Finding the magic sweet-spot between learning from existing transactions,
having matching rules and a neural network/AI :-).  I'm quite simple, so I
just read a "rules.yaml" and modify the existing entries, applying the
account modifications.  It will also allow tagging, payee, even injection
of meta-data (parsed from the Narration for example).  I have lots of ideas
here and am in danger of falling into a black hole of something super
complicated that nobody else would find usable.  But the workflow looks
promising already in early alpha.

I also haven't quite figured out how best to handle assets held in
companies.  While it seems obvious that a separate legal entity needs its
own set of books (and files its own taxes), I have several companies where
I'd like to integrate portions of the balance sheet/expenses into my
personal bean file.  An example is a legal entity that manages an AirBnB
and owns the property.  So, do I reflect those properties on my balance
sheet?  It becomes even more messy when there's a business partner
involved.

I've kind of decided to keep each legal entity in its own bean project.  I
reflect advances to/from owner (there tend to be a lot of those) on each
project as well as a "liquidation" value of the company (owner-equity).
Then I might just write some scripts to generate owner-equity/share as a
price directives into my personal reports.  And keep the personal bean
simple.  The downside is my personal rolled up reports hide a fairly large
part of my passive income/expenses.  I can't answer a simple question like
"What % of my investments are in Real Estate." or "How much money did I
make from AirBnB" without perhaps combining multiple entities.  This seems
like a reporting issue and not a structural one though--and could be solved
at a higher reporting level.  Anyone have experience with this?

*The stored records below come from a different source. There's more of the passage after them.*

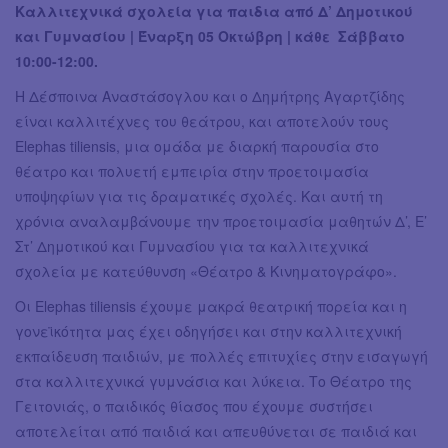
Καλλιτεχνικά σχολεία για παιδια από Δ’ Δημοτικού
και Γυμνασίου | Έναρξη 05 Οκτώβρη | κάθε Σάββατο
10:00-12:00.
Η Δέσποινα Αναστάσογλου και ο Δημήτρης Αγαρτζίδης
είναι καλλιτέχνες του θεάτρου, και αποτελούν τους
Elephas tiliensis, μια ομάδα με διαρκή παρουσία στο
θέατρο και πολυετή εμπειρία στην προετοιμασία
υποψηφίων για τις δραματικές σχολές. Και αυτή τη
χρόνια αναλαμβάνουμε την προετοιμασία μαθητών Δ’, Ε’
Στ’ Δημοτικού και Γυμνασίου για τα καλλιτεχνικά
σχολεία με κατεύθυνση «Θέατρο & Κινηματογράφο».
Οι Εlephas tiliensis έχουμε μακρά θεατρική πορεία και η
γονεϊκότητα μας έχει οδηγήσει και στην καλλιτεχνική
εκπαίδευση παιδιών, με πολλές επιτυχίες στην εισαγωγή
στα καλλιτεχνικά γυμνάσια και λύκεια. Το Θέατρο της
Γειτονιάς, ο παιδικός θίασος που έχουμε συστήσει
αποτελείται από παιδιά και απευθύνεται σε παιδιά και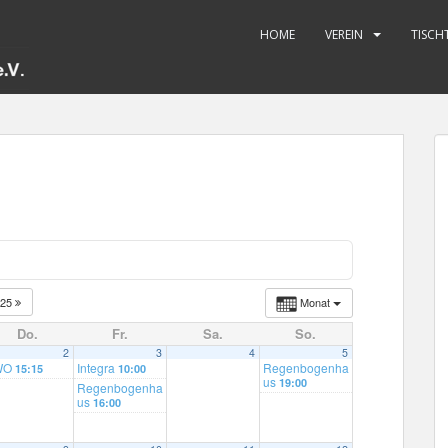
HOME
VEREIN
TISCH
025
Monat
Do.
Fr.
Sa.
So.
2
3
4
5
WO
Integra
Regenbogenha
15:15
10:00
us
19:00
Regenbogenha
us
16:00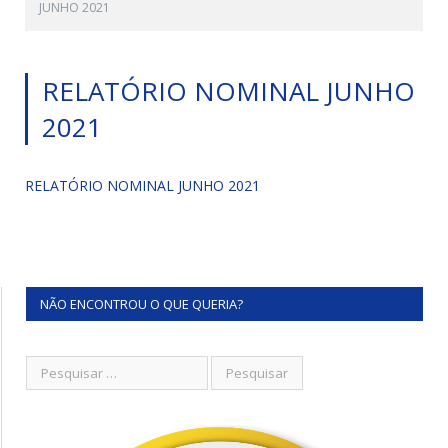
JUNHO 2021
RELATÓRIO NOMINAL JUNHO
2021
RELATÓRIO NOMINAL JUNHO 2021
NÃO ENCONTROU O QUE QUERIA?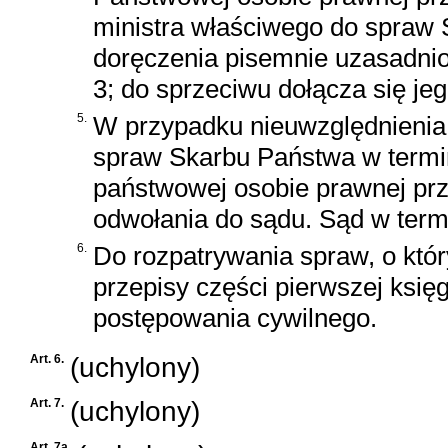
ministra właściwego do spraw 
doręczenia pisemnie uzasadnio
3; do sprzeciwu dołącza się je
5.
W przypadku nieuwzględnienia 
spraw Skarbu Państwa w termin
państwowej osobie prawnej prz
odwołania do sądu. Sąd w term
6.
Do rozpatrywania spraw, o któr
przepisy
części pierwszej księgi
postępowania cywilnego
.
Art. 6.
(uchylony)
Art. 7.
(uchylony)
Art. 7a.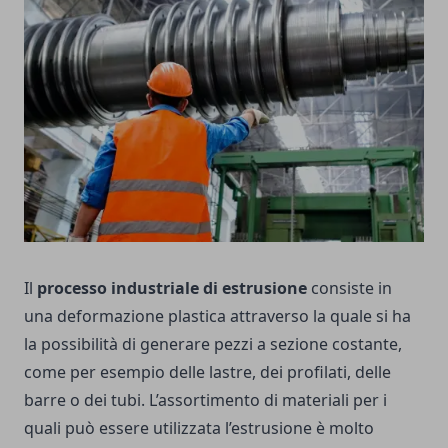
Il
processo industriale di estrusione
consiste in
una deformazione plastica attraverso la quale si ha
la possibilità di generare pezzi a sezione costante,
come per esempio delle lastre, dei profilati, delle
barre o dei tubi. L’assortimento di materiali per i
quali può essere utilizzata l’estrusione è molto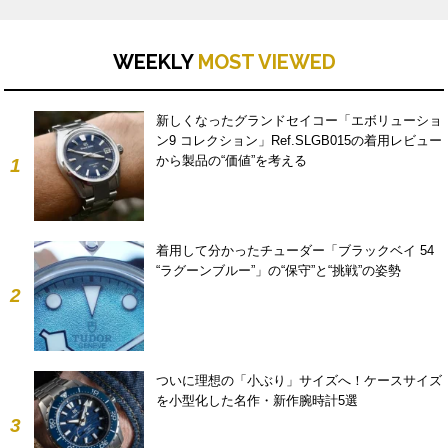
WEEKLY
MOST VIEWED
新しくなったグランドセイコー「エボリューショ
ン9 コレクション」Ref.SLGB015の着用レビュー
から製品の“価値”を考える
1
着用して分かったチューダー「ブラックベイ 54
“ラグーンブルー”」の“保守”と“挑戦”の姿勢
2
ついに理想の「小ぶり」サイズへ！ケースサイズ
を小型化した名作・新作腕時計5選
3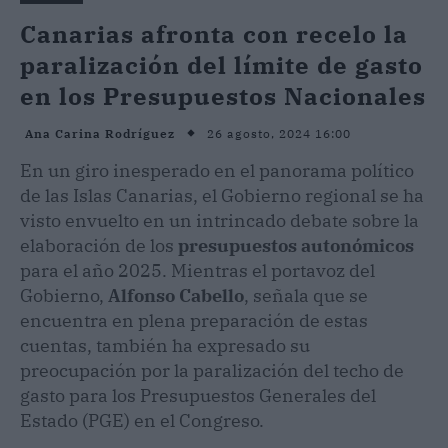
Canarias afronta con recelo la
paralización del límite de gasto
en los Presupuestos Nacionales
26 agosto, 2024 16:00
Ana Carina Rodríguez
En un giro inesperado en el panorama político
de las Islas Canarias, el Gobierno regional se ha
visto envuelto en un intrincado debate sobre la
elaboración de los
presupuestos autonómicos
para el año 2025. Mientras el portavoz del
Gobierno,
Alfonso Cabello
, señala que se
encuentra en plena preparación de estas
cuentas, también ha expresado su
preocupación por la paralización del techo de
gasto para los Presupuestos Generales del
Estado (PGE) en el Congreso.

On the horizon I'd like to write:

- Google Sheets Round-Trip.  Be able to export simple transactions to a
sheet, let my assistant tag them and read them back in.  I saw some work on
reporting to Google Sheets in the project already.
- Crypto -- Haven't even started thinking about this, though saw a few
importers online.  For now I just make note of the balances.
- VIM -- I've started some tools on this front, would like to be able to do
most common tasks from within vim, like merging files, applying rules, and
intelligently modifying entries.  Seems that most of the python hooks are
already in beancount (like parsing single entry etc.). I'm already using
the existing VIM plugin, but would like to do so much more.

I'll release some of the code on github if anyone is interested in any of
these sorts of features, but would want to make sure it's a complete usable
workflow first.

And Martin, if there's anything I can help with let me know, though I keep
waiting for you to switch to GitHub!